Ce qu'il faut retenir

  • Valter Longo, professeur à l’USC, défend l’idée que l’alimentation et le mode de vie jouent un rôle central dans la longévité.
  • Son protocole vise à éviter une mort précoce vers 65 ans et à favoriser une vie saine jusqu’à 90 ans.
  • Ses recommandations incluent des règles alimentaires spécifiques et des pratiques de vie quotidiennes.

Un protocole alimentaire au cœur des recherches de Valter Longo

Spécialiste de la biogérontologie, Valter Longo a mis au point un régime alimentaire inspiré de ses travaux sur le jeûne et la restriction calorique. Top Santé rapporte que ce protocole, baptisé « régime de longévité », repose sur une réduction drastique des protéines animales et une augmentation des aliments d’origine végétale. «

La frontière entre une mort précoce et une vie longue ne se joue pas dans les hôpitaux, mais dans notre assiette et nos choix quotidiens », a-t-il déclaré à Top Santé.
Selon lui, ces ajustements permettraient de réduire les risques de maladies chroniques et d’allonger significativement l’espérance de vie.

Les règles de mode de vie au centre de ses recommandations

Au-delà de l’alimentation, Valter Longo insiste sur l’importance des habitudes de vie. Top Santé précise qu’il recommande une activité physique régulière, un sommeil de qualité et une gestion rigoureuse du stress. «

Ce n’est pas seulement ce que l’on mange, mais aussi comment on vit qui détermine notre longévité », a-t-il souligné. Autant dire que la clé réside dans une approche globale, où chaque détail compte.
Ses travaux suggèrent que ces pratiques pourraient retarder le vieillissement cellulaire et préserver la santé jusqu’à un âge avancé.

Une approche qui divise la communauté scientifique

Bien que ses théories aient gagné en popularité, Valter Longo reste une figure controversée. Top Santé relève que certains experts critiquent son protocole pour son manque de données à long terme sur des populations variées. D’autres, en revanche, saluent son approche innovante et appellent à des études plus approfondies. «

Les résultats sont prometteurs, mais il est encore trop tôt pour en tirer des conclusions définitives », a commenté un chercheur cité par Top Santé.
Malgré ces débats, son influence ne cesse de croître, notamment auprès des adeptes de la médecine préventive.

Et maintenant ?

Les prochaines étapes consisteront probablement à élargir les essais cliniques pour valider l’efficacité du protocole sur des échantillons plus larges. Une étude pilote est déjà en cours à l’USC, avec des résultats attendus d’ici fin 2027. Par ailleurs, des collaborations internationales pourraient permettre d’affiner les recommandations et de les adapter à différentes cultures alimentaires.

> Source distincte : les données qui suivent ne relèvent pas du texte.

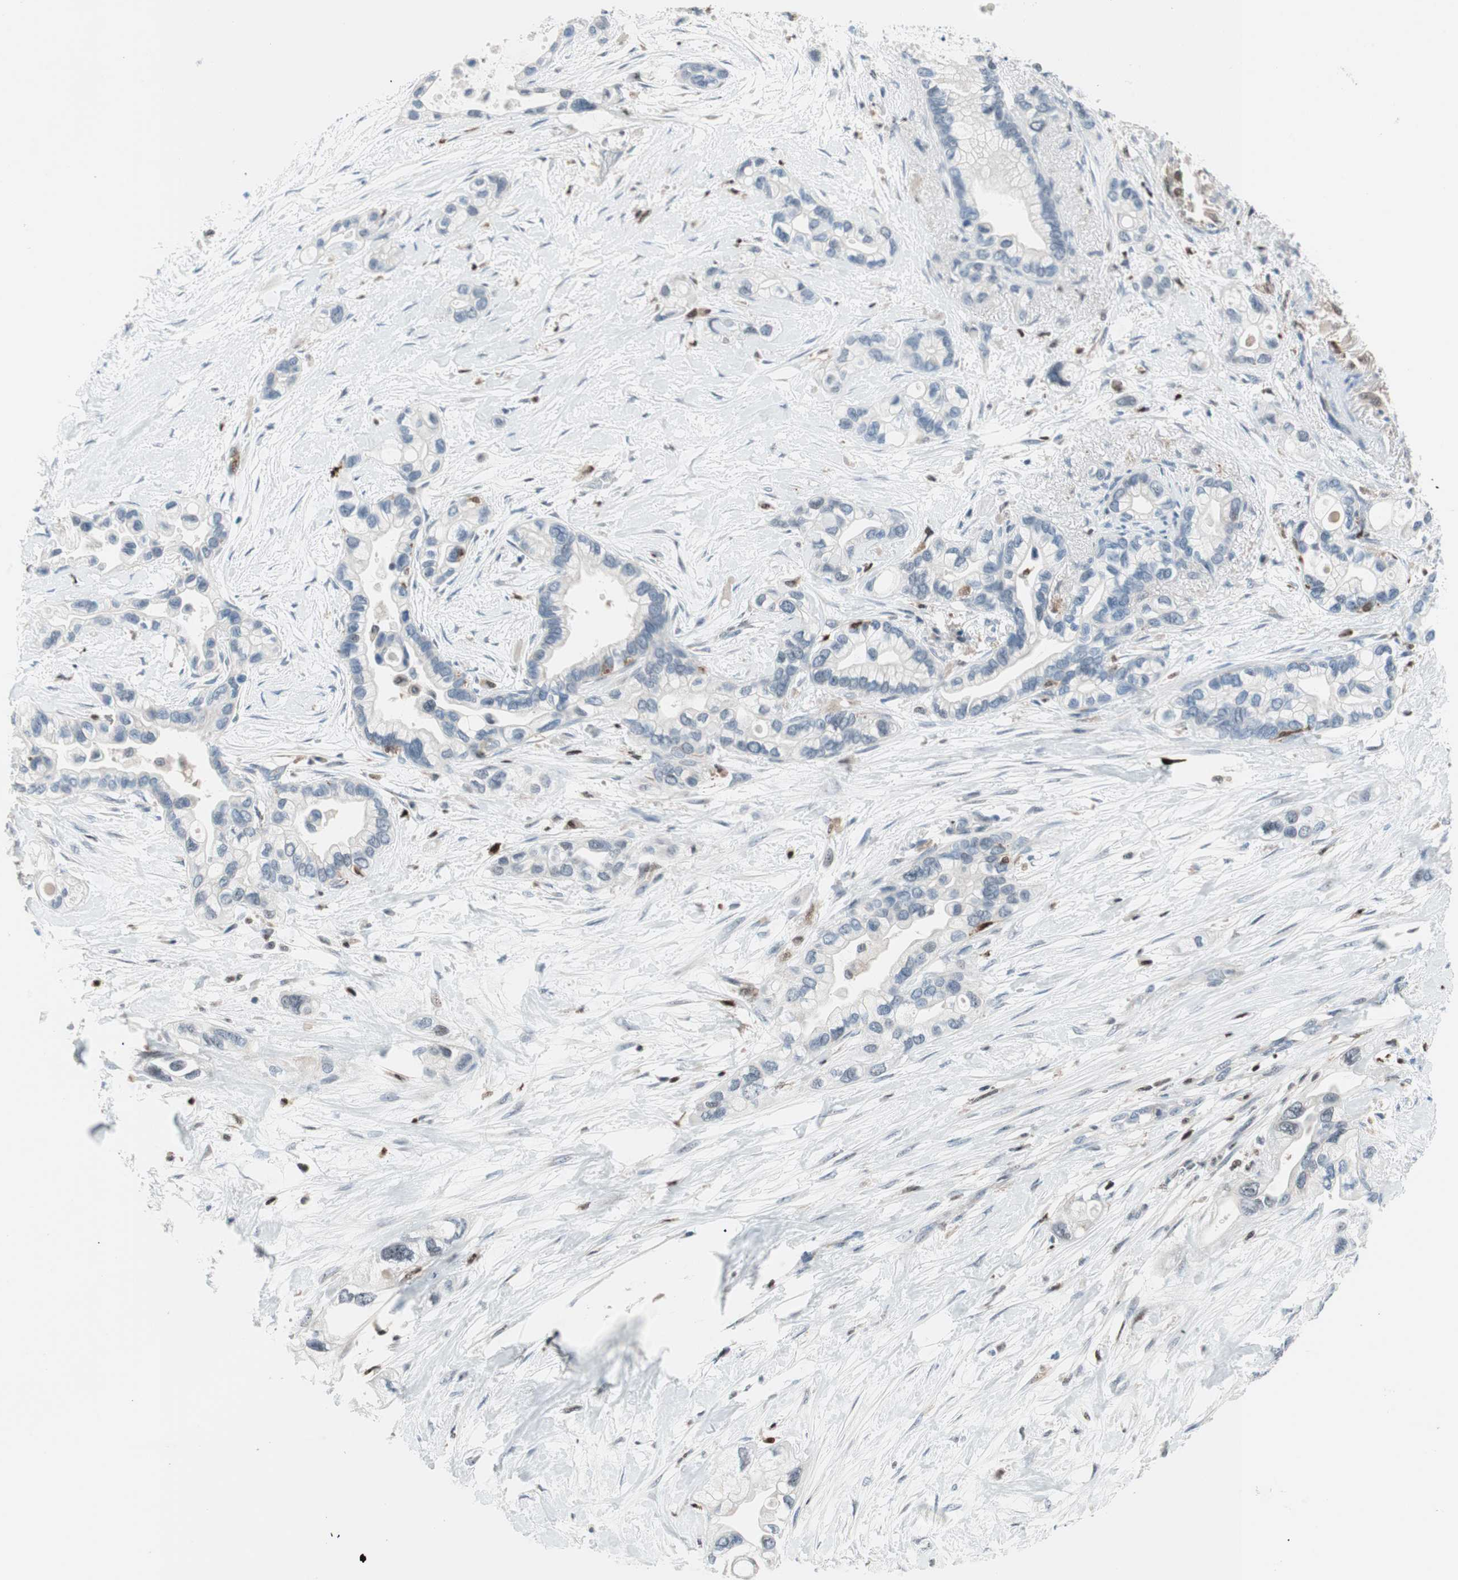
{"staining": {"intensity": "negative", "quantity": "none", "location": "none"}, "tissue": "pancreatic cancer", "cell_type": "Tumor cells", "image_type": "cancer", "snomed": [{"axis": "morphology", "description": "Adenocarcinoma, NOS"}, {"axis": "topography", "description": "Pancreas"}], "caption": "IHC histopathology image of neoplastic tissue: human pancreatic cancer stained with DAB (3,3'-diaminobenzidine) shows no significant protein staining in tumor cells. (Brightfield microscopy of DAB immunohistochemistry at high magnification).", "gene": "RGS10", "patient": {"sex": "female", "age": 77}}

Reste à voir si ces avancées convaincront définitivement la communauté médicale.

Pour l’instant, Valter Longo continue de promouvoir son approche, convaincu que chacun peut agir sur sa longévité. « La science ne ment pas : notre destin est entre nos mains », a-t-il conclu auprès de Top Santé.

Le régime de longévité prône une alimentation pauvre en protéines animales, riche en légumes, légumineuses et céréales complètes. Il inclut également des phases de jeûne intermittent, souvent sous forme de fenêtres alimentaires réduites, pour stimuler l’autophagie cellulaire. Les glucides raffinés et les sucres sont fortement limités, tandis que les graisses saines, comme celles de l’huile d’olive, sont encouragées.